County manager defends apartments' appraisals

County Manager George Burgess said a plan to give affordable-housing apartments a property tax break would be illegal

By Michael Vasquez

Miami-Dade County Manager George Burgess on Wednesday strongly defended the way county government values property, after accusations from Miami Mayor Manny Diaz and other city leaders that the county is making the region's affordable-housing crunch worse.

On Monday, Diaz criticized the county property appraiser for hitting landlords of low and moderate-income apartment complexes with whopping increases in annual assessments. The mayor said the county calculates its appraisals based too much on properties' market values and not enough on the income they produce.

The higher appraisals typically lead to higher taxes, which can force landlords to hike rents or sell outright to condo developers.

In his defense, Burgess said the appraisal methods can't change under state law. He added that city leaders' approval of countless condo projects has helped fuel the area's red-hot real estate boom. Now that that boom is starting to price landlords of modest apartments out of the market, the city is blaming the county for a problem it helped create, Burgess said.

# Excerpted data

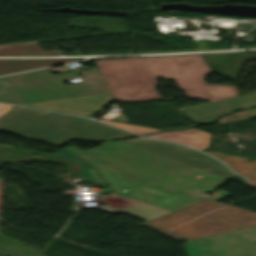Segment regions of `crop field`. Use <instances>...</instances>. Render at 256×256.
<instances>
[{
    "instance_id": "3",
    "label": "crop field",
    "mask_w": 256,
    "mask_h": 256,
    "mask_svg": "<svg viewBox=\"0 0 256 256\" xmlns=\"http://www.w3.org/2000/svg\"><path fill=\"white\" fill-rule=\"evenodd\" d=\"M84 152L142 182L194 167L124 141L102 143Z\"/></svg>"
},
{
    "instance_id": "9",
    "label": "crop field",
    "mask_w": 256,
    "mask_h": 256,
    "mask_svg": "<svg viewBox=\"0 0 256 256\" xmlns=\"http://www.w3.org/2000/svg\"><path fill=\"white\" fill-rule=\"evenodd\" d=\"M114 97L109 91L64 97L27 104L26 106L50 109L71 114L91 117L106 105L111 103Z\"/></svg>"
},
{
    "instance_id": "21",
    "label": "crop field",
    "mask_w": 256,
    "mask_h": 256,
    "mask_svg": "<svg viewBox=\"0 0 256 256\" xmlns=\"http://www.w3.org/2000/svg\"><path fill=\"white\" fill-rule=\"evenodd\" d=\"M53 76L56 77L59 81H62V80L74 78L75 74L73 72H69V73H63V74H56Z\"/></svg>"
},
{
    "instance_id": "18",
    "label": "crop field",
    "mask_w": 256,
    "mask_h": 256,
    "mask_svg": "<svg viewBox=\"0 0 256 256\" xmlns=\"http://www.w3.org/2000/svg\"><path fill=\"white\" fill-rule=\"evenodd\" d=\"M96 120H99V119H96ZM99 121H102L104 123L116 126L118 128H121V129H124V130H127V131H130V132L138 134V135L158 131V130H154V129L138 127V126L122 124V123H116V122H111V121H105V120H99Z\"/></svg>"
},
{
    "instance_id": "7",
    "label": "crop field",
    "mask_w": 256,
    "mask_h": 256,
    "mask_svg": "<svg viewBox=\"0 0 256 256\" xmlns=\"http://www.w3.org/2000/svg\"><path fill=\"white\" fill-rule=\"evenodd\" d=\"M227 180L228 179L226 178L194 167L145 183L158 185L171 190L192 194L202 198L217 200L233 194L220 190L218 192L223 197H209L205 192L215 190Z\"/></svg>"
},
{
    "instance_id": "16",
    "label": "crop field",
    "mask_w": 256,
    "mask_h": 256,
    "mask_svg": "<svg viewBox=\"0 0 256 256\" xmlns=\"http://www.w3.org/2000/svg\"><path fill=\"white\" fill-rule=\"evenodd\" d=\"M56 50L42 52L37 43L0 49V55H59Z\"/></svg>"
},
{
    "instance_id": "12",
    "label": "crop field",
    "mask_w": 256,
    "mask_h": 256,
    "mask_svg": "<svg viewBox=\"0 0 256 256\" xmlns=\"http://www.w3.org/2000/svg\"><path fill=\"white\" fill-rule=\"evenodd\" d=\"M103 199L105 203L109 204L110 206L119 210H123L145 221H148L155 217L171 212L168 210H164L146 203L131 200L115 194L109 195Z\"/></svg>"
},
{
    "instance_id": "22",
    "label": "crop field",
    "mask_w": 256,
    "mask_h": 256,
    "mask_svg": "<svg viewBox=\"0 0 256 256\" xmlns=\"http://www.w3.org/2000/svg\"><path fill=\"white\" fill-rule=\"evenodd\" d=\"M9 85H7L3 80L0 79V93L8 92V91H13Z\"/></svg>"
},
{
    "instance_id": "14",
    "label": "crop field",
    "mask_w": 256,
    "mask_h": 256,
    "mask_svg": "<svg viewBox=\"0 0 256 256\" xmlns=\"http://www.w3.org/2000/svg\"><path fill=\"white\" fill-rule=\"evenodd\" d=\"M76 59L66 60H0V75L32 68H38L59 63L74 62Z\"/></svg>"
},
{
    "instance_id": "19",
    "label": "crop field",
    "mask_w": 256,
    "mask_h": 256,
    "mask_svg": "<svg viewBox=\"0 0 256 256\" xmlns=\"http://www.w3.org/2000/svg\"><path fill=\"white\" fill-rule=\"evenodd\" d=\"M249 107H256V92L241 95L238 98L236 110L245 109Z\"/></svg>"
},
{
    "instance_id": "2",
    "label": "crop field",
    "mask_w": 256,
    "mask_h": 256,
    "mask_svg": "<svg viewBox=\"0 0 256 256\" xmlns=\"http://www.w3.org/2000/svg\"><path fill=\"white\" fill-rule=\"evenodd\" d=\"M0 131L51 145L74 138L105 141L133 136L85 118L18 106L0 117Z\"/></svg>"
},
{
    "instance_id": "5",
    "label": "crop field",
    "mask_w": 256,
    "mask_h": 256,
    "mask_svg": "<svg viewBox=\"0 0 256 256\" xmlns=\"http://www.w3.org/2000/svg\"><path fill=\"white\" fill-rule=\"evenodd\" d=\"M188 256H256V225L184 244Z\"/></svg>"
},
{
    "instance_id": "23",
    "label": "crop field",
    "mask_w": 256,
    "mask_h": 256,
    "mask_svg": "<svg viewBox=\"0 0 256 256\" xmlns=\"http://www.w3.org/2000/svg\"><path fill=\"white\" fill-rule=\"evenodd\" d=\"M12 107H13L12 105L0 104V116L3 115L5 112H7Z\"/></svg>"
},
{
    "instance_id": "17",
    "label": "crop field",
    "mask_w": 256,
    "mask_h": 256,
    "mask_svg": "<svg viewBox=\"0 0 256 256\" xmlns=\"http://www.w3.org/2000/svg\"><path fill=\"white\" fill-rule=\"evenodd\" d=\"M256 117V109H251L247 111L237 112L226 117H223L219 120V123L222 125L237 122L240 120Z\"/></svg>"
},
{
    "instance_id": "13",
    "label": "crop field",
    "mask_w": 256,
    "mask_h": 256,
    "mask_svg": "<svg viewBox=\"0 0 256 256\" xmlns=\"http://www.w3.org/2000/svg\"><path fill=\"white\" fill-rule=\"evenodd\" d=\"M210 136V134L195 129L177 132H161L150 135V137L184 143L201 151H203L208 146L210 142Z\"/></svg>"
},
{
    "instance_id": "10",
    "label": "crop field",
    "mask_w": 256,
    "mask_h": 256,
    "mask_svg": "<svg viewBox=\"0 0 256 256\" xmlns=\"http://www.w3.org/2000/svg\"><path fill=\"white\" fill-rule=\"evenodd\" d=\"M186 208L202 212L228 224H231L237 228L256 224V212L216 201H211L208 199Z\"/></svg>"
},
{
    "instance_id": "20",
    "label": "crop field",
    "mask_w": 256,
    "mask_h": 256,
    "mask_svg": "<svg viewBox=\"0 0 256 256\" xmlns=\"http://www.w3.org/2000/svg\"><path fill=\"white\" fill-rule=\"evenodd\" d=\"M81 78L83 81H88V80H94V79H100L102 78L100 72L98 69L96 70H90V71H80L79 72Z\"/></svg>"
},
{
    "instance_id": "4",
    "label": "crop field",
    "mask_w": 256,
    "mask_h": 256,
    "mask_svg": "<svg viewBox=\"0 0 256 256\" xmlns=\"http://www.w3.org/2000/svg\"><path fill=\"white\" fill-rule=\"evenodd\" d=\"M1 79L16 91L0 94V101L14 104L109 90L104 79L63 86L46 69Z\"/></svg>"
},
{
    "instance_id": "11",
    "label": "crop field",
    "mask_w": 256,
    "mask_h": 256,
    "mask_svg": "<svg viewBox=\"0 0 256 256\" xmlns=\"http://www.w3.org/2000/svg\"><path fill=\"white\" fill-rule=\"evenodd\" d=\"M237 97H231L207 104L179 109L181 113L197 124H210L220 116L233 112ZM229 114V113H228Z\"/></svg>"
},
{
    "instance_id": "1",
    "label": "crop field",
    "mask_w": 256,
    "mask_h": 256,
    "mask_svg": "<svg viewBox=\"0 0 256 256\" xmlns=\"http://www.w3.org/2000/svg\"><path fill=\"white\" fill-rule=\"evenodd\" d=\"M116 100H147L160 96L154 90L155 77H172L196 100L215 101L237 95L236 87L205 85L202 78L211 70L200 55L96 62Z\"/></svg>"
},
{
    "instance_id": "6",
    "label": "crop field",
    "mask_w": 256,
    "mask_h": 256,
    "mask_svg": "<svg viewBox=\"0 0 256 256\" xmlns=\"http://www.w3.org/2000/svg\"><path fill=\"white\" fill-rule=\"evenodd\" d=\"M145 224L175 232L187 240L235 229L204 214L185 209L171 212Z\"/></svg>"
},
{
    "instance_id": "8",
    "label": "crop field",
    "mask_w": 256,
    "mask_h": 256,
    "mask_svg": "<svg viewBox=\"0 0 256 256\" xmlns=\"http://www.w3.org/2000/svg\"><path fill=\"white\" fill-rule=\"evenodd\" d=\"M124 141L197 166L228 179L233 176V174L216 159L187 148L183 145L142 138H135Z\"/></svg>"
},
{
    "instance_id": "24",
    "label": "crop field",
    "mask_w": 256,
    "mask_h": 256,
    "mask_svg": "<svg viewBox=\"0 0 256 256\" xmlns=\"http://www.w3.org/2000/svg\"><path fill=\"white\" fill-rule=\"evenodd\" d=\"M31 43H33V42H31ZM23 44H27V43H23ZM15 45H21V44H14V45L0 46V48H5V47H10V46H15Z\"/></svg>"
},
{
    "instance_id": "15",
    "label": "crop field",
    "mask_w": 256,
    "mask_h": 256,
    "mask_svg": "<svg viewBox=\"0 0 256 256\" xmlns=\"http://www.w3.org/2000/svg\"><path fill=\"white\" fill-rule=\"evenodd\" d=\"M52 155L62 157L68 160H71L73 162H76L80 164V169H81V175H82V180L87 181L93 184H104L105 181L99 176V174L92 168V166L88 165L85 163L83 160L75 157L73 154H71L69 151L63 149L59 152H56Z\"/></svg>"
}]
</instances>
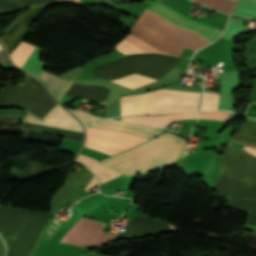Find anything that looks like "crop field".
Listing matches in <instances>:
<instances>
[{"label": "crop field", "instance_id": "obj_1", "mask_svg": "<svg viewBox=\"0 0 256 256\" xmlns=\"http://www.w3.org/2000/svg\"><path fill=\"white\" fill-rule=\"evenodd\" d=\"M230 140L256 147V125L246 123ZM215 191L233 198L256 199V158L229 144L220 165ZM229 206L250 212L247 225L256 226V201L230 198Z\"/></svg>", "mask_w": 256, "mask_h": 256}, {"label": "crop field", "instance_id": "obj_2", "mask_svg": "<svg viewBox=\"0 0 256 256\" xmlns=\"http://www.w3.org/2000/svg\"><path fill=\"white\" fill-rule=\"evenodd\" d=\"M185 148L184 140L166 131L130 151L100 162L130 176L181 158Z\"/></svg>", "mask_w": 256, "mask_h": 256}, {"label": "crop field", "instance_id": "obj_3", "mask_svg": "<svg viewBox=\"0 0 256 256\" xmlns=\"http://www.w3.org/2000/svg\"><path fill=\"white\" fill-rule=\"evenodd\" d=\"M131 33L150 45L177 56L185 46L196 51L210 43L196 32L174 25L147 10L141 15Z\"/></svg>", "mask_w": 256, "mask_h": 256}, {"label": "crop field", "instance_id": "obj_4", "mask_svg": "<svg viewBox=\"0 0 256 256\" xmlns=\"http://www.w3.org/2000/svg\"><path fill=\"white\" fill-rule=\"evenodd\" d=\"M198 98L196 92L169 89L121 97V115L196 110Z\"/></svg>", "mask_w": 256, "mask_h": 256}, {"label": "crop field", "instance_id": "obj_5", "mask_svg": "<svg viewBox=\"0 0 256 256\" xmlns=\"http://www.w3.org/2000/svg\"><path fill=\"white\" fill-rule=\"evenodd\" d=\"M56 104L43 86L28 75L21 84L6 86L0 98V107H19L41 119Z\"/></svg>", "mask_w": 256, "mask_h": 256}, {"label": "crop field", "instance_id": "obj_6", "mask_svg": "<svg viewBox=\"0 0 256 256\" xmlns=\"http://www.w3.org/2000/svg\"><path fill=\"white\" fill-rule=\"evenodd\" d=\"M86 130L85 147L111 156L148 140L139 136L106 129L86 128Z\"/></svg>", "mask_w": 256, "mask_h": 256}, {"label": "crop field", "instance_id": "obj_7", "mask_svg": "<svg viewBox=\"0 0 256 256\" xmlns=\"http://www.w3.org/2000/svg\"><path fill=\"white\" fill-rule=\"evenodd\" d=\"M104 223L80 218L62 237L61 243L83 248L104 245L113 240V234L101 232Z\"/></svg>", "mask_w": 256, "mask_h": 256}, {"label": "crop field", "instance_id": "obj_8", "mask_svg": "<svg viewBox=\"0 0 256 256\" xmlns=\"http://www.w3.org/2000/svg\"><path fill=\"white\" fill-rule=\"evenodd\" d=\"M42 52L43 49L37 47V49L34 51V53L31 55V57L28 59L25 65L22 67V70L27 71L38 78V76L46 66V63L37 60ZM38 79L46 85L48 90L58 101H60L65 92L73 83V81L61 79L45 70H43Z\"/></svg>", "mask_w": 256, "mask_h": 256}, {"label": "crop field", "instance_id": "obj_9", "mask_svg": "<svg viewBox=\"0 0 256 256\" xmlns=\"http://www.w3.org/2000/svg\"><path fill=\"white\" fill-rule=\"evenodd\" d=\"M75 116H77L84 127H100L106 129H113L128 132L131 134L152 138L158 135L163 128L145 125V124H129V123H122L113 120H104V119H97L92 117L88 114L79 112V111H70Z\"/></svg>", "mask_w": 256, "mask_h": 256}, {"label": "crop field", "instance_id": "obj_10", "mask_svg": "<svg viewBox=\"0 0 256 256\" xmlns=\"http://www.w3.org/2000/svg\"><path fill=\"white\" fill-rule=\"evenodd\" d=\"M147 9L158 15L163 16L164 18L168 19L174 24H177L198 32L200 35L208 39L210 42H212L215 38H217L221 33V31L209 25H206L204 23L187 18L157 1L151 2V4Z\"/></svg>", "mask_w": 256, "mask_h": 256}, {"label": "crop field", "instance_id": "obj_11", "mask_svg": "<svg viewBox=\"0 0 256 256\" xmlns=\"http://www.w3.org/2000/svg\"><path fill=\"white\" fill-rule=\"evenodd\" d=\"M45 6H38L27 12L0 40L4 43L9 55L22 42L26 35L29 23L40 13Z\"/></svg>", "mask_w": 256, "mask_h": 256}, {"label": "crop field", "instance_id": "obj_12", "mask_svg": "<svg viewBox=\"0 0 256 256\" xmlns=\"http://www.w3.org/2000/svg\"><path fill=\"white\" fill-rule=\"evenodd\" d=\"M24 121L83 132L80 124L58 104L42 120L30 113H27Z\"/></svg>", "mask_w": 256, "mask_h": 256}, {"label": "crop field", "instance_id": "obj_13", "mask_svg": "<svg viewBox=\"0 0 256 256\" xmlns=\"http://www.w3.org/2000/svg\"><path fill=\"white\" fill-rule=\"evenodd\" d=\"M172 230H175L171 227ZM169 225H166L153 218L142 219L141 217L134 219L131 223L125 226L126 233L119 234L118 238L149 235L171 230Z\"/></svg>", "mask_w": 256, "mask_h": 256}, {"label": "crop field", "instance_id": "obj_14", "mask_svg": "<svg viewBox=\"0 0 256 256\" xmlns=\"http://www.w3.org/2000/svg\"><path fill=\"white\" fill-rule=\"evenodd\" d=\"M191 118H196V113L186 112V113L170 114V115H162V116H130V117H122V120L129 121V122L152 123V124L165 127L171 121L191 119Z\"/></svg>", "mask_w": 256, "mask_h": 256}, {"label": "crop field", "instance_id": "obj_15", "mask_svg": "<svg viewBox=\"0 0 256 256\" xmlns=\"http://www.w3.org/2000/svg\"><path fill=\"white\" fill-rule=\"evenodd\" d=\"M76 162L85 164L87 167L94 172V174L100 179V184L117 178L123 174L97 162V160L92 159L90 157L79 154Z\"/></svg>", "mask_w": 256, "mask_h": 256}, {"label": "crop field", "instance_id": "obj_16", "mask_svg": "<svg viewBox=\"0 0 256 256\" xmlns=\"http://www.w3.org/2000/svg\"><path fill=\"white\" fill-rule=\"evenodd\" d=\"M35 49V46L23 41L17 49L10 55L13 63L21 69L30 54Z\"/></svg>", "mask_w": 256, "mask_h": 256}, {"label": "crop field", "instance_id": "obj_17", "mask_svg": "<svg viewBox=\"0 0 256 256\" xmlns=\"http://www.w3.org/2000/svg\"><path fill=\"white\" fill-rule=\"evenodd\" d=\"M25 128L40 131V132H45V133H49V134L61 136L64 138L77 140V141H82L83 139L82 133L68 132V131L48 128V127H43V126H38L33 124H27V123H25Z\"/></svg>", "mask_w": 256, "mask_h": 256}, {"label": "crop field", "instance_id": "obj_18", "mask_svg": "<svg viewBox=\"0 0 256 256\" xmlns=\"http://www.w3.org/2000/svg\"><path fill=\"white\" fill-rule=\"evenodd\" d=\"M152 81H155V80L144 77V76H141L139 74H133V75H130V76H127L125 78L118 79V80H115V81H112V82L121 84L123 86L129 87V88H132V89H135L137 87H140V86L145 85L147 83H150Z\"/></svg>", "mask_w": 256, "mask_h": 256}, {"label": "crop field", "instance_id": "obj_19", "mask_svg": "<svg viewBox=\"0 0 256 256\" xmlns=\"http://www.w3.org/2000/svg\"><path fill=\"white\" fill-rule=\"evenodd\" d=\"M204 5L220 10L222 12L231 13L237 3L230 0H196Z\"/></svg>", "mask_w": 256, "mask_h": 256}, {"label": "crop field", "instance_id": "obj_20", "mask_svg": "<svg viewBox=\"0 0 256 256\" xmlns=\"http://www.w3.org/2000/svg\"><path fill=\"white\" fill-rule=\"evenodd\" d=\"M220 95L217 93L204 92L202 110L217 109Z\"/></svg>", "mask_w": 256, "mask_h": 256}, {"label": "crop field", "instance_id": "obj_21", "mask_svg": "<svg viewBox=\"0 0 256 256\" xmlns=\"http://www.w3.org/2000/svg\"><path fill=\"white\" fill-rule=\"evenodd\" d=\"M228 112H198V119L228 120Z\"/></svg>", "mask_w": 256, "mask_h": 256}, {"label": "crop field", "instance_id": "obj_22", "mask_svg": "<svg viewBox=\"0 0 256 256\" xmlns=\"http://www.w3.org/2000/svg\"><path fill=\"white\" fill-rule=\"evenodd\" d=\"M115 49L119 50L120 52L124 53V54H132V53H141L144 52L138 48H136L135 46H133L132 44H130L128 41L124 40L120 45H118L117 47H115Z\"/></svg>", "mask_w": 256, "mask_h": 256}, {"label": "crop field", "instance_id": "obj_23", "mask_svg": "<svg viewBox=\"0 0 256 256\" xmlns=\"http://www.w3.org/2000/svg\"><path fill=\"white\" fill-rule=\"evenodd\" d=\"M0 6L8 8V9L13 10V11L17 10L20 7V5L15 4V3L11 2V1H8V0H0Z\"/></svg>", "mask_w": 256, "mask_h": 256}, {"label": "crop field", "instance_id": "obj_24", "mask_svg": "<svg viewBox=\"0 0 256 256\" xmlns=\"http://www.w3.org/2000/svg\"><path fill=\"white\" fill-rule=\"evenodd\" d=\"M96 184H97V179L93 175L92 179L90 180V182L88 183L87 187L85 188V191L88 192Z\"/></svg>", "mask_w": 256, "mask_h": 256}, {"label": "crop field", "instance_id": "obj_25", "mask_svg": "<svg viewBox=\"0 0 256 256\" xmlns=\"http://www.w3.org/2000/svg\"><path fill=\"white\" fill-rule=\"evenodd\" d=\"M79 0H54L52 4L54 3H78Z\"/></svg>", "mask_w": 256, "mask_h": 256}, {"label": "crop field", "instance_id": "obj_26", "mask_svg": "<svg viewBox=\"0 0 256 256\" xmlns=\"http://www.w3.org/2000/svg\"><path fill=\"white\" fill-rule=\"evenodd\" d=\"M243 150L253 154L254 156H256V148H251V147H247V146H244Z\"/></svg>", "mask_w": 256, "mask_h": 256}, {"label": "crop field", "instance_id": "obj_27", "mask_svg": "<svg viewBox=\"0 0 256 256\" xmlns=\"http://www.w3.org/2000/svg\"><path fill=\"white\" fill-rule=\"evenodd\" d=\"M232 1H235V2H240V0H232ZM243 1H249V2H256V0H243Z\"/></svg>", "mask_w": 256, "mask_h": 256}, {"label": "crop field", "instance_id": "obj_28", "mask_svg": "<svg viewBox=\"0 0 256 256\" xmlns=\"http://www.w3.org/2000/svg\"><path fill=\"white\" fill-rule=\"evenodd\" d=\"M0 256H2V243H1V240H0Z\"/></svg>", "mask_w": 256, "mask_h": 256}, {"label": "crop field", "instance_id": "obj_29", "mask_svg": "<svg viewBox=\"0 0 256 256\" xmlns=\"http://www.w3.org/2000/svg\"><path fill=\"white\" fill-rule=\"evenodd\" d=\"M0 49H1V46H0Z\"/></svg>", "mask_w": 256, "mask_h": 256}]
</instances>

# Written problem A
Answer from the appraisal article:
(i) Who is the Miami-Dade County Manager?
(ii) On what day did Manny Diaz criticize the county property appraiser?
(iii) According to Burgess, what can't change under state law?
# Written problem B
Proceed with the appraisal article, picking up after its final sentence.
The items are separate material and have no connection to the appraisal article.

# Exercise response A
(i) George Burgess
(ii) Monday
(iii) The appraisal methods

# Exercise response B
''That's the irony of it,'' he said.

BLAME GAME

Burgess' comments came a day after he defended himself through a written memo distributed to county commissioners and Miami-Dade County Mayor Carlos Alvarez.

''While I commend Mayor Diaz for bringing forth a proposal that provides tax relief for our low-income residents, it is important that the facts be presented accurately,'' Burgess wrote in that memo.

Alvarez told The Herald that the memo and a conversation with Burgess convinced him the county is valuing property appropriately.

DIAZ'S RESPONSE

When told of Burgess' comments, Diaz on Wednesday denied the city is playing a blame game, saying that county appraisals are not fairly using the discretion state law gives them when it comes to sizing up property.

''Properties are different,'' Diaz said Wednesday. ``Just because that nice condo is going up across the street, it doesn't mean that value should be transferred over to this low or moderate-income property.''

Diaz hopes to persuade the state Legislature to change the rules governing appraisals so that landlords of affordable apartment complexes catch a break. In the meantime, Diaz plans to push county commissioners to pass an ordinance tweaking how the county appraises properties now.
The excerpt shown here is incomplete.